Previous studies on the relationship between myopia and open-angle glaucoma are based on the results of observational studies. However, according to recent findings, based on the available studies, the systematic approach to estimate the association between myopia and glaucoma does not exist. Myopic eyes have a longer axial length. Experimental models of myopia and epidemiological data have shown that myopia is most often the result of disproportionate elongation of the posterior segment of the eye, which physically limits the fibrous sclera. In general, the axial length is the most important element of the refraction of the eye, which most determines the occurrence of refractive errors (11). Such eyes seem to have a greater lamina cribrosae deformation. This could contribute to the greater sensitivity of the optic nerve head in glaucoma changes (12). No one knows with absolute certainty what causes myopia, but they noticed a certain connection between the occurrence of myopia and certain factors that are reasonably believed to have a significant role in its development.

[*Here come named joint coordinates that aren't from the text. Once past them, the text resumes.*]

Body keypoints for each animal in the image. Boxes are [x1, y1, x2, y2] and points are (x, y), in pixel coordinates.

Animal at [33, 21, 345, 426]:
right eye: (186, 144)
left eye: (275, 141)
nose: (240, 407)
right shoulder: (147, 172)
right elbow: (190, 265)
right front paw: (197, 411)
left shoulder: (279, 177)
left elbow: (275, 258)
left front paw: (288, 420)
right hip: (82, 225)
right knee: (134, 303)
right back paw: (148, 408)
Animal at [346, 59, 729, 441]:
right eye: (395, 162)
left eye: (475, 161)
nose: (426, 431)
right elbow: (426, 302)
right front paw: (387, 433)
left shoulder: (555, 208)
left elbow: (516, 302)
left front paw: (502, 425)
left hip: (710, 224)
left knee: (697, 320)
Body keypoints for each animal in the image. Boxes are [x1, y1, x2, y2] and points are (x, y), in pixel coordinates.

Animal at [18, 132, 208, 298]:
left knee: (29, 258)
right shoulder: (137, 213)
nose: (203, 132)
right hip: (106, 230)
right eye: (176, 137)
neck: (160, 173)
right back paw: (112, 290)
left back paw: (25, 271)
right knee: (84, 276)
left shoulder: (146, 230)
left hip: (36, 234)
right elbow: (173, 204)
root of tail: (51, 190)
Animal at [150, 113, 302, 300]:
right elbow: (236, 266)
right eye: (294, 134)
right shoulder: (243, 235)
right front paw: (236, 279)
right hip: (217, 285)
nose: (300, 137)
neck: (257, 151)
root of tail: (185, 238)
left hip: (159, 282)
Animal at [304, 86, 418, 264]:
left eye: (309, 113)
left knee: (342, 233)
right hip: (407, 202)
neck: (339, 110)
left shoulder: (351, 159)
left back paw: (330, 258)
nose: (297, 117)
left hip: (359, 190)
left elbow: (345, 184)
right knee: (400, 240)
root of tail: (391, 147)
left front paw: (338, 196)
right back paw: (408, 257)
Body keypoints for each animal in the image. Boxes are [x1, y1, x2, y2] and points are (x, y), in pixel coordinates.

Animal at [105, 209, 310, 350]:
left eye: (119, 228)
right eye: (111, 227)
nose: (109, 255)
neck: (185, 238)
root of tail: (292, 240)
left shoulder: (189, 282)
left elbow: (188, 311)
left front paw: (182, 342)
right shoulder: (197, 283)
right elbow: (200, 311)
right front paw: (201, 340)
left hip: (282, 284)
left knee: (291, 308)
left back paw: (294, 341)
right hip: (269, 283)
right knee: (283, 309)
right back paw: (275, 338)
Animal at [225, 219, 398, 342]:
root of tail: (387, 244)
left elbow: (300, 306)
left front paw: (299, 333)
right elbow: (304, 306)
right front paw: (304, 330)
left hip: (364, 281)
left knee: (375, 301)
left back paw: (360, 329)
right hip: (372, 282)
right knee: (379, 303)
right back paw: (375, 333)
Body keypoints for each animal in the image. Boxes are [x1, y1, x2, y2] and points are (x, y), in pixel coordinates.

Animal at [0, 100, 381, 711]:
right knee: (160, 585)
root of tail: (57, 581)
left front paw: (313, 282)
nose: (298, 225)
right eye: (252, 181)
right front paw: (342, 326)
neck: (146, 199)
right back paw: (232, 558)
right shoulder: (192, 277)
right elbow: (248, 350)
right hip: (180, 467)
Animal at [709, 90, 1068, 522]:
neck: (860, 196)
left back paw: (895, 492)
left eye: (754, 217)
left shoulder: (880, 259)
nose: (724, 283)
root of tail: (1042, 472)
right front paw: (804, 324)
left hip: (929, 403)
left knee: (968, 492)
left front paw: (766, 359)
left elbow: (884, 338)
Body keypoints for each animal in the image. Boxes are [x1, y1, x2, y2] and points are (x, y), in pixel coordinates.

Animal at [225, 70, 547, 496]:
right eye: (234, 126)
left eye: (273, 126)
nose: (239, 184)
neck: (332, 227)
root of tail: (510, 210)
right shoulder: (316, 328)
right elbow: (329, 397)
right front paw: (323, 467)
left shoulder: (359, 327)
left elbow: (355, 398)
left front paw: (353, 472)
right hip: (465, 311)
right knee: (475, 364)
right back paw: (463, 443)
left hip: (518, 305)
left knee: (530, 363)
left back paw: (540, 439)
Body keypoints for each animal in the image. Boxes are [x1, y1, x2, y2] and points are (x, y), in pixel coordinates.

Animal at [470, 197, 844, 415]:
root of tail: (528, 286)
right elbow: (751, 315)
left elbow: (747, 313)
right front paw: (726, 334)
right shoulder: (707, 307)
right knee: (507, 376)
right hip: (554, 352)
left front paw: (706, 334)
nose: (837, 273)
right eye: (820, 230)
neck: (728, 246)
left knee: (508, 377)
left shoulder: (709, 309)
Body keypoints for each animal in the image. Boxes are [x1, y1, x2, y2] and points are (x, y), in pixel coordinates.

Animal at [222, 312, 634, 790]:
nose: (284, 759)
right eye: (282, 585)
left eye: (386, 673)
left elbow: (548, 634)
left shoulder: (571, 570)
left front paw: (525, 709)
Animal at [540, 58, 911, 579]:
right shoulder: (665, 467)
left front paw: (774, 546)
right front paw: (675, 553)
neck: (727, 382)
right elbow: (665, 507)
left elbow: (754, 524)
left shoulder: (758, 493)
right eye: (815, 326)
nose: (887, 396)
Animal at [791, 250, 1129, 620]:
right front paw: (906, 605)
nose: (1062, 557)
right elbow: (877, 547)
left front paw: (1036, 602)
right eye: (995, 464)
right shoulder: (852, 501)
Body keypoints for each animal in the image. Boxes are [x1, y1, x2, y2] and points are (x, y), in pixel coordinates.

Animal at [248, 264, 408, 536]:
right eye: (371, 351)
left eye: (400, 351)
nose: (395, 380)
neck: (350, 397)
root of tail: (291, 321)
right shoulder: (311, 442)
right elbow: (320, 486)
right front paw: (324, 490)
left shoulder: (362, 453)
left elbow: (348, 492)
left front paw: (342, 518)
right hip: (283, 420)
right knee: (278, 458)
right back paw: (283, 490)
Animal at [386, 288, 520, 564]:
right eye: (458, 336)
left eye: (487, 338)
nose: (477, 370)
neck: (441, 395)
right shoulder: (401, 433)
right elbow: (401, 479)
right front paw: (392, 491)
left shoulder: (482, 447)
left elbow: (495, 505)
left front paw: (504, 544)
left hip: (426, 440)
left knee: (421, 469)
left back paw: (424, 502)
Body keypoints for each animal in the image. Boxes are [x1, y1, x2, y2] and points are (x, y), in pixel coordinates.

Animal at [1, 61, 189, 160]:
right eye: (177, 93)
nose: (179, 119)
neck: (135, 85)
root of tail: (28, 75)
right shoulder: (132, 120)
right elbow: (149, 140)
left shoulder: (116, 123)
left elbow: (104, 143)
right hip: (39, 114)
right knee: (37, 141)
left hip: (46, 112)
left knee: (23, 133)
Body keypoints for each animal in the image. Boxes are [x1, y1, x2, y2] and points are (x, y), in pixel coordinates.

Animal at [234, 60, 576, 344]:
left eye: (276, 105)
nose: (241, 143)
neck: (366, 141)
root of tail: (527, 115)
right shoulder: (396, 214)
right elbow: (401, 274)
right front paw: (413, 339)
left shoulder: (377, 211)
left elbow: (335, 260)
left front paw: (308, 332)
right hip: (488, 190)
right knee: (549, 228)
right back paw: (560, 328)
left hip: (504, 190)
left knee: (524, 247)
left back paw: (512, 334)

Some of the potential risk factors are: race, ethnicity, industrial development, heredity, education, profession, environment, gender, diet, stress, and other factors. Gvozdenovic and colleagues in their study concluded that optic discs of glaucoma patients with high myopia have a larger diameter, larger and more irregular distributed neuroretinal rim zone damage and thinner retinal nerve fiber layer than in glaucoma patients with low myopia (4). Kimura and colleagues have been examining the damage of retinal nerve fiber layer RNFL for early glaucoma in eyes with high myopia, reaching important results. These results suggest that in high myopia common nerve damage is the damage of the papillomacular nerve fiber layer in early stage of glaucoma (10).

6. CONCLUSIONS

The evaluation of morphological parameters of the optic nerve head and peripapillary areas of testing in patients with different degree of myopia we are one step closer to identifying changes in the optic disc as the earliest signs related to glaucoma. Via analysis of comorbidity of glaucoma and myopia, it is possible to make the algorithm of diagnostic techniques and procedures for early detection of glaucoma. Disc Damage Likelihood Scale (DDLS) is a new system for assessing glaucomatous damage of the optic disc which strongly correlates with the degree of visual field loss. The average age of the respondents ranged from 50 to 66 years and in all three groups dominated female patients. We did not found a statistically significant effect of age on the development of glaucoma. The analysis of the results did not established influence of gender on the form of an optic disc. The highest percentage of male respondents (50.9%) and female (62.4%) had a round optic disc, and then tilted (22.3%) and oval (14.3%). The highest degree of myopia, regerdless the optic disc size had patients with tilted optic disc in all three groups. The highest degree of myopia in category of tilted optic discs had patients with large disc(4.05 + -0.65). Values of the degree of myopia have linearly declined in relation to the size of the oblique disc. The analysis of the results revealed that the subjects who had a higher degree of myopia associated with glaucoma had frequent parapapillar atrophy of alpha and beta zones. The highest percentage of subjects with parapapillar changes were in the group of patients who had other than glaucoma and myopia (62%), then in the group of patients with glaucoma only (56%).

Footnotes

• Conflict of interest: None declared.